I have sample mean, and value of the 90th percentile of the sample. If distribution is assumed to be LogNormal, is there a way of estimating parameters of mu and sigma of that LogNormal distribution?

I'm trying to de-construct work that was previously done by someone else, and their solution is this:

(1) Prob=NORMDIST((LN(percentile)-mu)/sigma,0,1,1)
(2) sigma=SQRT(2*(LN(mean)-mu))
(3) mu=[found iteratively using solver]

Solver changes value of (3) mu, trying to equate (1) to 90% (after all, the 90th percentile).
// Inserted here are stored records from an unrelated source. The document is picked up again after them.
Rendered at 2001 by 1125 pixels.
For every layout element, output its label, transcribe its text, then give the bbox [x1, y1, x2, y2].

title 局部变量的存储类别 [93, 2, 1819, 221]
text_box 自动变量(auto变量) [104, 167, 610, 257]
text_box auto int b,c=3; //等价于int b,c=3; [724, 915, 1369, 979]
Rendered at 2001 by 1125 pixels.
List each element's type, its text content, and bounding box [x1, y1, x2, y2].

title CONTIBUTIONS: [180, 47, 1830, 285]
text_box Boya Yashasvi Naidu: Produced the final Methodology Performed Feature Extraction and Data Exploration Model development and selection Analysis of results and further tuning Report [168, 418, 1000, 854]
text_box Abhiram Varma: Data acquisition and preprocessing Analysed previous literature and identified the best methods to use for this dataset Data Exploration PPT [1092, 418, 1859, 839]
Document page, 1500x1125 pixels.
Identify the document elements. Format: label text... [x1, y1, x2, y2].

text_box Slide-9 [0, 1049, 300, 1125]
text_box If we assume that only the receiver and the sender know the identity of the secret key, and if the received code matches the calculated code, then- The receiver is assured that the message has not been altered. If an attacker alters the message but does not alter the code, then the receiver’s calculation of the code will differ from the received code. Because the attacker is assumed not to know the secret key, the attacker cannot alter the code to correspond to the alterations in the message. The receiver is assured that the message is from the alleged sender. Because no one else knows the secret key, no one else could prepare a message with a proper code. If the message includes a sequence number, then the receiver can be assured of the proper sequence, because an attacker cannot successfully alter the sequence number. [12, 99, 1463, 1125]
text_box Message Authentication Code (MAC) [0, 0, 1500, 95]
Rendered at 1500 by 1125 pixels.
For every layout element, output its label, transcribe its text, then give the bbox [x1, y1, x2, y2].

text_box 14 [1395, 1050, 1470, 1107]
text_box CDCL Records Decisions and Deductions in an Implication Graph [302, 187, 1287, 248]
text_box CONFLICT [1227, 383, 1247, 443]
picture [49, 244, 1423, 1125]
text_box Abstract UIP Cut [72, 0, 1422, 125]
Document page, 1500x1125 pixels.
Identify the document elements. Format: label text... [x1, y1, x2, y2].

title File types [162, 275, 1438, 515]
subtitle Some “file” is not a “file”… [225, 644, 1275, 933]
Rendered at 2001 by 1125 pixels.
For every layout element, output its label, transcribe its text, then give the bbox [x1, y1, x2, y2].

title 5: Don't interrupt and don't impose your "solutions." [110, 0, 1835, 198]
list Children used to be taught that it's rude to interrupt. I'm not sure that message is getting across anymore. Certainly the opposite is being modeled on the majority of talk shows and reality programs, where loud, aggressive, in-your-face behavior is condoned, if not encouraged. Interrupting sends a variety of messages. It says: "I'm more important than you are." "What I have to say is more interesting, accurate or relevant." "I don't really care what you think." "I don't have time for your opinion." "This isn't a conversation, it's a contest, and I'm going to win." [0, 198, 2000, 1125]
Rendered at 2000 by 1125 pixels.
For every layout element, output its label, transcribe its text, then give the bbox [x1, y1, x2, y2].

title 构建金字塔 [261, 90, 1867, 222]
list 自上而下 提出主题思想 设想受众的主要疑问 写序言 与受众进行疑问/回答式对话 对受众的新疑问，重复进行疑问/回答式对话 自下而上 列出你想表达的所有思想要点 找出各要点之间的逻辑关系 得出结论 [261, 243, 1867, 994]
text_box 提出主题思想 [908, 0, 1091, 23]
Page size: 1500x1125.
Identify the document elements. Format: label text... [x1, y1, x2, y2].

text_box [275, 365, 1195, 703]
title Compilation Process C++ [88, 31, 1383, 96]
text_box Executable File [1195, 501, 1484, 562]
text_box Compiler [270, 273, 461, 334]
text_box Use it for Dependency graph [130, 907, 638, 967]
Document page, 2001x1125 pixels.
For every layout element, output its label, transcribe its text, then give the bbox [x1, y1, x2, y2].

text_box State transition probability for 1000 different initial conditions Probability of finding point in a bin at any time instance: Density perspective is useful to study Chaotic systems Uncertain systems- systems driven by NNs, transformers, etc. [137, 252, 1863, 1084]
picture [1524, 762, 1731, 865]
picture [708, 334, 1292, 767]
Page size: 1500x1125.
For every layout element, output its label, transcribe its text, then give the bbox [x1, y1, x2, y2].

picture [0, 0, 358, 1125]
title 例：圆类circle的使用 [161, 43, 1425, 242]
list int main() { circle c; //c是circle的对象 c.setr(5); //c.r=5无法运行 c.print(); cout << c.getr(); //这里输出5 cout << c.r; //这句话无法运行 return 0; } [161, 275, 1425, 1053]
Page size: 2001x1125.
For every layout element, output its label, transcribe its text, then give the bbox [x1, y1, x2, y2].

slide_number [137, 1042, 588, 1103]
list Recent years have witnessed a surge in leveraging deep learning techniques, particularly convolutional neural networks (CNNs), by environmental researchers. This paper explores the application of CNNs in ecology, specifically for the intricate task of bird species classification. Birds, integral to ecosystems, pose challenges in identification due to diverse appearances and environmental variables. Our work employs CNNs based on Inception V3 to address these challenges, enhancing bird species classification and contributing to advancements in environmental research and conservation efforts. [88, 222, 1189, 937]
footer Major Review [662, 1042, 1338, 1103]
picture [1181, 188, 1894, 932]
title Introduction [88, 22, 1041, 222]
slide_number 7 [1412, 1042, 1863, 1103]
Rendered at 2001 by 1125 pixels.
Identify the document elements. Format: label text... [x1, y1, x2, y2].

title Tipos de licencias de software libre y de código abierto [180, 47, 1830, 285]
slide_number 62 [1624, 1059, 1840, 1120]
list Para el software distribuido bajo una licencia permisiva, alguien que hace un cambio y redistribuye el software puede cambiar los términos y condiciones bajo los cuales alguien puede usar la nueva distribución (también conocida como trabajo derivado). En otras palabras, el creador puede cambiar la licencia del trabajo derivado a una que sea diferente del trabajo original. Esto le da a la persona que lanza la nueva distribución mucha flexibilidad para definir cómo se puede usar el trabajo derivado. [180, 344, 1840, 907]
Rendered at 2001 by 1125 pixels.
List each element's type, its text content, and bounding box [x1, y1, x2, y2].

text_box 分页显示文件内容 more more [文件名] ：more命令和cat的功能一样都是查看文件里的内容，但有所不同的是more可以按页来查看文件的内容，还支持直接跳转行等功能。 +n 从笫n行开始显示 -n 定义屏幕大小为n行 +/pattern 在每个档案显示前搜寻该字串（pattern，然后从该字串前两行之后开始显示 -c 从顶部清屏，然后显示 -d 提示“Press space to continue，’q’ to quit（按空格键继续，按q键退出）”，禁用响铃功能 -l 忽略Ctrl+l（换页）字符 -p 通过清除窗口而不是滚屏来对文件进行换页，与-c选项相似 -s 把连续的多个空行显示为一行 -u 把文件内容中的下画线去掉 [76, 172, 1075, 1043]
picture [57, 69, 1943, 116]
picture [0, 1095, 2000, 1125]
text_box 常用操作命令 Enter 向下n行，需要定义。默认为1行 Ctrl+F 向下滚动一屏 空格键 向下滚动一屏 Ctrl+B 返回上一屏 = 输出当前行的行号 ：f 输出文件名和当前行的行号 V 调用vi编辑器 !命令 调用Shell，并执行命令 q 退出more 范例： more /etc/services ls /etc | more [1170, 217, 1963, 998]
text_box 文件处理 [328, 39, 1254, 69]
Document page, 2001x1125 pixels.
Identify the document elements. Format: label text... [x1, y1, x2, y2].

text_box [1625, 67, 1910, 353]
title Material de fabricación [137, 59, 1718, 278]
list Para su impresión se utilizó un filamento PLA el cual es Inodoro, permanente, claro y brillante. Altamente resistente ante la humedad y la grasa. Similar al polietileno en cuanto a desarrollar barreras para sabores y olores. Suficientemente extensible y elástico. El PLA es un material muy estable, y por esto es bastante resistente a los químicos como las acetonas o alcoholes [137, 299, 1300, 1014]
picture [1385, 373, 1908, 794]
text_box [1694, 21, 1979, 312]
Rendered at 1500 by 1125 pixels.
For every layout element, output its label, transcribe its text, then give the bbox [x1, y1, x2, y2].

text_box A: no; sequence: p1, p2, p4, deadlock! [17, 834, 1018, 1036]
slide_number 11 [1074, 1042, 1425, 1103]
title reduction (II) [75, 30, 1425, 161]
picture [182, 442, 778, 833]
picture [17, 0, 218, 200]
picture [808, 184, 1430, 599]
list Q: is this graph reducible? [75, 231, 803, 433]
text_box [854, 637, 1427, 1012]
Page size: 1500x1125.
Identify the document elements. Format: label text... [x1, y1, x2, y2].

And this does seem to work (as in, if you plug the sigma and mu parameters, statistics look reasonable), however I'm unsure how formula for (2) sigma came to be.

For example, if we assume that sample mean =30, and 90th percentile is 93, the parameters are
(2) sigma=1.30,
(3) mu=2.85,

while (1) Probability=90.3%

What am I missing?

Cheers
Dan

#### BGM

##### TS Contributor
Re: Parametrising LogNormal distribution knowing only sample mean, and 90th percentil

I think you are just equating the sample quantile to the population quantile, and equating the sample mean to the population mean, similar to method of moment.

Let $$z_{\alpha}$$ be the number satisfying $$\Pr\{Z > z_{\alpha}\} = \alpha$$ where $$Z \sim \mathcal{N}(0, 1)$$

Then you equate $$X_{((1-\alpha) n)} = e^{\mu + \sigma z_{\alpha}}$$

and $$\bar{X} = e^{\mu + \frac {\sigma^2} {2}}$$